____ EXTRACTED INFORMATION

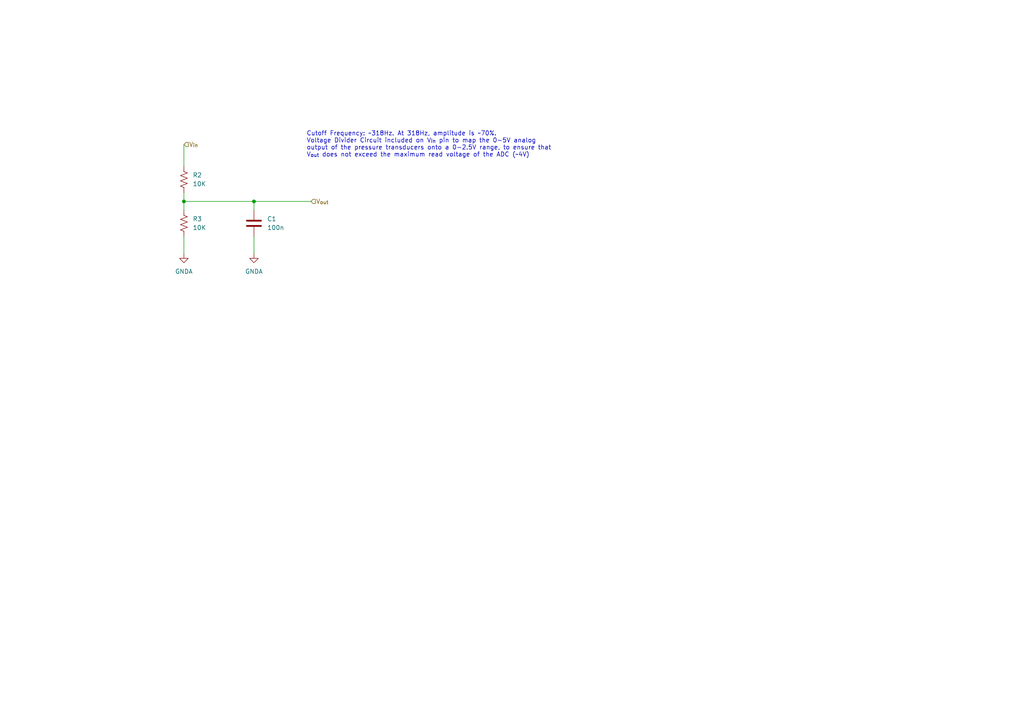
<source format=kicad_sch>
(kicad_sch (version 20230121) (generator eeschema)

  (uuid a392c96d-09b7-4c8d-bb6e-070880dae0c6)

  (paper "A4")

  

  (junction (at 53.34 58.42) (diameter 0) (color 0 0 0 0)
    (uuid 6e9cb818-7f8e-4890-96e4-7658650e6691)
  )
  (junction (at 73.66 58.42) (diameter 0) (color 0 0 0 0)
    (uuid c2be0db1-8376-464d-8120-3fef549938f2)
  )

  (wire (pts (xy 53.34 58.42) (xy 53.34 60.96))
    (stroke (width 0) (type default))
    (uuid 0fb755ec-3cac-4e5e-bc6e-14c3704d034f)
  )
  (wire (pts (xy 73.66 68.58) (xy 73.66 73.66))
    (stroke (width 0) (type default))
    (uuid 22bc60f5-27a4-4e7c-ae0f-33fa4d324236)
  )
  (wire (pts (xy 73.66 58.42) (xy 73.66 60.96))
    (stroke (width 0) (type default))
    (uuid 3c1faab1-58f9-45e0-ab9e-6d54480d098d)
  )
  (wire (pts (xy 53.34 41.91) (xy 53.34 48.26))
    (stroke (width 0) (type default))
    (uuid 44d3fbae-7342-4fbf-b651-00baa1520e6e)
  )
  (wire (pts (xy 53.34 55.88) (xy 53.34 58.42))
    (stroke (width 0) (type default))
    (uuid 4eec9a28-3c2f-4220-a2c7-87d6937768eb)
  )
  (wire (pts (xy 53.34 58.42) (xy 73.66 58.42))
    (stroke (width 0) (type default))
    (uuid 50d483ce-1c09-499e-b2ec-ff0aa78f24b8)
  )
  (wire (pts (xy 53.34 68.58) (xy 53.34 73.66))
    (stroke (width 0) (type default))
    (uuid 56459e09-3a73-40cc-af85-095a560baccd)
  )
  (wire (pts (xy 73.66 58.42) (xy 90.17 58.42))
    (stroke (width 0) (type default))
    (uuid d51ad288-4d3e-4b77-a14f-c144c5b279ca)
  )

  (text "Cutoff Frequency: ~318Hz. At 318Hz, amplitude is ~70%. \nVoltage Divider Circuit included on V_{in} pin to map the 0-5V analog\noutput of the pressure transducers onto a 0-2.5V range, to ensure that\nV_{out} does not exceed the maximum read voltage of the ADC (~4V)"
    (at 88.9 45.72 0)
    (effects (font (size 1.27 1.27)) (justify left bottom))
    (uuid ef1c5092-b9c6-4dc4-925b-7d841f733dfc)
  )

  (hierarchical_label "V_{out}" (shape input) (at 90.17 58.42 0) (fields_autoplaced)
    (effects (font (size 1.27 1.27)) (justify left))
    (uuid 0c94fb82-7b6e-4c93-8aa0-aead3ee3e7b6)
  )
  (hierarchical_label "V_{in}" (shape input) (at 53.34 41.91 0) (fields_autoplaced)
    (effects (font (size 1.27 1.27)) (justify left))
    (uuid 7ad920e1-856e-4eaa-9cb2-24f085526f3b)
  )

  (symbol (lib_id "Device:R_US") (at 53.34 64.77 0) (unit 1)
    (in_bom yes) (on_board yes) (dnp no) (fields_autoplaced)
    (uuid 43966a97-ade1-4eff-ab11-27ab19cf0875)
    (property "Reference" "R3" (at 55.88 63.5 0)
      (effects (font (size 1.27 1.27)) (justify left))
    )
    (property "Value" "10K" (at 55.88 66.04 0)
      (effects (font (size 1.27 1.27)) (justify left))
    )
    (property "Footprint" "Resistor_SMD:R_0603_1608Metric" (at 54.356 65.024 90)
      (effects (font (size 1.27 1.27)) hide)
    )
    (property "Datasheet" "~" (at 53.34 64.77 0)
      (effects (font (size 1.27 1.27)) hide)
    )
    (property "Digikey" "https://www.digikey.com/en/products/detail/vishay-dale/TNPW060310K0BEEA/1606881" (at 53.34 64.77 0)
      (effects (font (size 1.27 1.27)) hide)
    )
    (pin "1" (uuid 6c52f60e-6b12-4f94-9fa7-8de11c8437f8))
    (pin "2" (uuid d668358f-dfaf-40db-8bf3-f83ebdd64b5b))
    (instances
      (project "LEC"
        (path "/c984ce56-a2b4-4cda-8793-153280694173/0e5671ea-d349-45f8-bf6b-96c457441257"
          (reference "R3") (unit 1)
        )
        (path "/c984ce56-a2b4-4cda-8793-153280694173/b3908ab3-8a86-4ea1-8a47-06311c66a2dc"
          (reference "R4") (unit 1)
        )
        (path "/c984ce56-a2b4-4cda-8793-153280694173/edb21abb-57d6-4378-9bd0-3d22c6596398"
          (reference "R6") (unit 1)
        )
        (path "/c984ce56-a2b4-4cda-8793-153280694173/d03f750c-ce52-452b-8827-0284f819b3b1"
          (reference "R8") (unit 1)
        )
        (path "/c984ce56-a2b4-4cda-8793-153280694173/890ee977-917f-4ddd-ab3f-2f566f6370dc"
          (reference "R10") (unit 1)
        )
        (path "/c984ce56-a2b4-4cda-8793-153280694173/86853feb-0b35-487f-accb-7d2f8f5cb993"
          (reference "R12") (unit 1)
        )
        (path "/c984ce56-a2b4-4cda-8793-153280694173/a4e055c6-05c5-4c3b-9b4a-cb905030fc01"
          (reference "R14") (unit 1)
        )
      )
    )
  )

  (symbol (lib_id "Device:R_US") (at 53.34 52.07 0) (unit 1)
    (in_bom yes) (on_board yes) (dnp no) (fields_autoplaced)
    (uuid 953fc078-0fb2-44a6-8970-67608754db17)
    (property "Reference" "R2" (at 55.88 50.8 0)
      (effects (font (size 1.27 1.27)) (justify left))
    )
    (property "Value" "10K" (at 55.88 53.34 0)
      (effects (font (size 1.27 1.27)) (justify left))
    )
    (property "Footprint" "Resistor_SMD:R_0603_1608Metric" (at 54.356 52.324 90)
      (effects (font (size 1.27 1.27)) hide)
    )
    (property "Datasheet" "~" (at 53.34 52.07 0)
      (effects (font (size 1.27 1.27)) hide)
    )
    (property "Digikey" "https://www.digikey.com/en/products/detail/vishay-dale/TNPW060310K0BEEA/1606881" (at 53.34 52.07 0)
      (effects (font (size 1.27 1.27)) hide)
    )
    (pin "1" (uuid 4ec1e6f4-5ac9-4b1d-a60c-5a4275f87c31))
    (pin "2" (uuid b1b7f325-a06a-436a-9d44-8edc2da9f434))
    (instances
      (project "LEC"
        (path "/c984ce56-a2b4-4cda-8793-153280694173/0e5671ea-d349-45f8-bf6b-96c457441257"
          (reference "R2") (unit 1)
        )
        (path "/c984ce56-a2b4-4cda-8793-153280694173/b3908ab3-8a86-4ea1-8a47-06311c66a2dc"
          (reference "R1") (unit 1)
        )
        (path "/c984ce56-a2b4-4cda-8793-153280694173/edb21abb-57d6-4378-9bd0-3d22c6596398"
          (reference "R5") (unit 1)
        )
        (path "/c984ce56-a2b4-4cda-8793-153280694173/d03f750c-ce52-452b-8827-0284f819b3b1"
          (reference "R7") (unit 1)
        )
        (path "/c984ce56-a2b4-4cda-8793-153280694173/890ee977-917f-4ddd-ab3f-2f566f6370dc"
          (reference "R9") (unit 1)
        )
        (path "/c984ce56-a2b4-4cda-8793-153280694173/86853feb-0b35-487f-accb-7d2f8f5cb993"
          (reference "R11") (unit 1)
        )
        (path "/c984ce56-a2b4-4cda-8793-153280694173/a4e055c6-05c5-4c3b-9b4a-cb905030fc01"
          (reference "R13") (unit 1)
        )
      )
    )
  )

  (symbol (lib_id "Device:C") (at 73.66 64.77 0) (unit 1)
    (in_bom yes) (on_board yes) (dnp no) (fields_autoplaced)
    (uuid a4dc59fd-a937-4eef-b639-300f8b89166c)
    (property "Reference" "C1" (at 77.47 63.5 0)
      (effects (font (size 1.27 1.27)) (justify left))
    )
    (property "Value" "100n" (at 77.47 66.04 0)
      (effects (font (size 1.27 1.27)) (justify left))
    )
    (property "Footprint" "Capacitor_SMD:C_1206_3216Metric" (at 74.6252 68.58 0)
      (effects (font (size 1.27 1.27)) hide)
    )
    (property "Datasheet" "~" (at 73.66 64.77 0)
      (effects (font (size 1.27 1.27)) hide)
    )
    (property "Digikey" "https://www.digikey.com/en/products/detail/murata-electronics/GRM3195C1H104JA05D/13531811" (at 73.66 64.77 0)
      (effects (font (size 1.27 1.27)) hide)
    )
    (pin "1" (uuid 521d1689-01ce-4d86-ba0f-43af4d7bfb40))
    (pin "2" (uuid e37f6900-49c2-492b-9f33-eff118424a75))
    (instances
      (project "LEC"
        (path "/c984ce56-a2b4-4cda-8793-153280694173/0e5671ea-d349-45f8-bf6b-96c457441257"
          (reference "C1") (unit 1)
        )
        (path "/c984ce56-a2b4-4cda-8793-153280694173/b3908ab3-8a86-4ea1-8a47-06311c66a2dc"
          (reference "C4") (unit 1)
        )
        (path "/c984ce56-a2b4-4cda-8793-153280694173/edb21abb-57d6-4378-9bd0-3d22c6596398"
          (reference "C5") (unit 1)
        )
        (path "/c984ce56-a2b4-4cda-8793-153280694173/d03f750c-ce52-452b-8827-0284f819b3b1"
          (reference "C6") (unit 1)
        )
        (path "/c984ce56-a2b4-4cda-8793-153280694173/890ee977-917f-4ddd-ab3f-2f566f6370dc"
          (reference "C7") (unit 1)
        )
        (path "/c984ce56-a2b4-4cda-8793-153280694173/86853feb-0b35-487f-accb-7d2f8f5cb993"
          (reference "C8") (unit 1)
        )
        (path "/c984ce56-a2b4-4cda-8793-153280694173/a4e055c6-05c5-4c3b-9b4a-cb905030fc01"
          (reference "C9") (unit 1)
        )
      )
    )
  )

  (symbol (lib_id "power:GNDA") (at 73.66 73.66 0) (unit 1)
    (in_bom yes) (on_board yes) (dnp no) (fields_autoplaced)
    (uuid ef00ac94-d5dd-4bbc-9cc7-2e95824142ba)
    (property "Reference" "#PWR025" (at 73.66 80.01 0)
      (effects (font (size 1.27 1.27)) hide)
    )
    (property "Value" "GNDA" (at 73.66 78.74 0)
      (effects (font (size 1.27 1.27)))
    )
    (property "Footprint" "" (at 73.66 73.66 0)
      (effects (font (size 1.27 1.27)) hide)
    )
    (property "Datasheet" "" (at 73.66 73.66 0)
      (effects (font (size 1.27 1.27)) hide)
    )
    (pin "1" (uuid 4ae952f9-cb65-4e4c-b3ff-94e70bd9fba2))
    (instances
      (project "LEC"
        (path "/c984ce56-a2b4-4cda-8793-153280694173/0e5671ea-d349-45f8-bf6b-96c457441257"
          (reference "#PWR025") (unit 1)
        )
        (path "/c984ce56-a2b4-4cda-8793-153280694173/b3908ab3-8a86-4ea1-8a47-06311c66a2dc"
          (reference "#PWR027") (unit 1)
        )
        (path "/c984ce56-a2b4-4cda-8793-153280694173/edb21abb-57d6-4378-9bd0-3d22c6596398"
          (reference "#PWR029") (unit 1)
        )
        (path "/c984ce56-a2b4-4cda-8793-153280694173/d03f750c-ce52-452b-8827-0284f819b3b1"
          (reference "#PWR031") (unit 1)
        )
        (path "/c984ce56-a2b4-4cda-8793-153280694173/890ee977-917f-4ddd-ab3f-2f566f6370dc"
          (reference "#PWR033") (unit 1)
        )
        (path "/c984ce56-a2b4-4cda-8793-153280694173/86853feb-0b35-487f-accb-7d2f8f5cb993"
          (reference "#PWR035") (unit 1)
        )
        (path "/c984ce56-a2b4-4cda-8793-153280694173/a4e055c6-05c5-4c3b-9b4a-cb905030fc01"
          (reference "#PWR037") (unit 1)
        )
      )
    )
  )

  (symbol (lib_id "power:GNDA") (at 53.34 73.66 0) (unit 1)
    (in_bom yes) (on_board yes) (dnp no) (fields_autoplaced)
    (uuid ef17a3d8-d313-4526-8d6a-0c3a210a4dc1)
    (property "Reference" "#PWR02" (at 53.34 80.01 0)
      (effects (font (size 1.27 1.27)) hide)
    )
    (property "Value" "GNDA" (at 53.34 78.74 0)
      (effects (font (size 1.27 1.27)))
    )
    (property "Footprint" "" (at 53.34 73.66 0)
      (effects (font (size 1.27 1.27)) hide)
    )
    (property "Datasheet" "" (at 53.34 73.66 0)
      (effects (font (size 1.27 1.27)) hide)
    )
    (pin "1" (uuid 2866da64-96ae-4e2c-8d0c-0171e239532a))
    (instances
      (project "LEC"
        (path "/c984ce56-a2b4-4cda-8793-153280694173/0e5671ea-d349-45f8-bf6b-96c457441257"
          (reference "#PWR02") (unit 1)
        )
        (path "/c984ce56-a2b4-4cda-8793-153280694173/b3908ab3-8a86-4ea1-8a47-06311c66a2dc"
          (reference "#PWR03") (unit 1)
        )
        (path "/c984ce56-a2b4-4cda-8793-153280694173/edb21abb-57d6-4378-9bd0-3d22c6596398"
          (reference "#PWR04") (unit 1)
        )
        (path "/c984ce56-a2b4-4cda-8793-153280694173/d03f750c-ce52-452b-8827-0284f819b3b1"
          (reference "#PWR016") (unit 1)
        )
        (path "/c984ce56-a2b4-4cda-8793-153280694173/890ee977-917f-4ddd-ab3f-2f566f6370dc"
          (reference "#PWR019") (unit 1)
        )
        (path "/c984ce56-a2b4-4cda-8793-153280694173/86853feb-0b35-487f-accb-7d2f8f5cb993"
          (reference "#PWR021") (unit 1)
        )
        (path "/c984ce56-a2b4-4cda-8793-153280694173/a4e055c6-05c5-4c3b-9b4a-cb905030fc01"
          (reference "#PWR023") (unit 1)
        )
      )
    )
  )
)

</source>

________

DIRECTIVE →
Every line above with the string "junction" in it needs to be copied.

ANSWER SPACE →
  (junction (at 53.34 58.42) (diameter 0) (color 0 0 0 0)
  (junction (at 73.66 58.42) (diameter 0) (color 0 0 0 0)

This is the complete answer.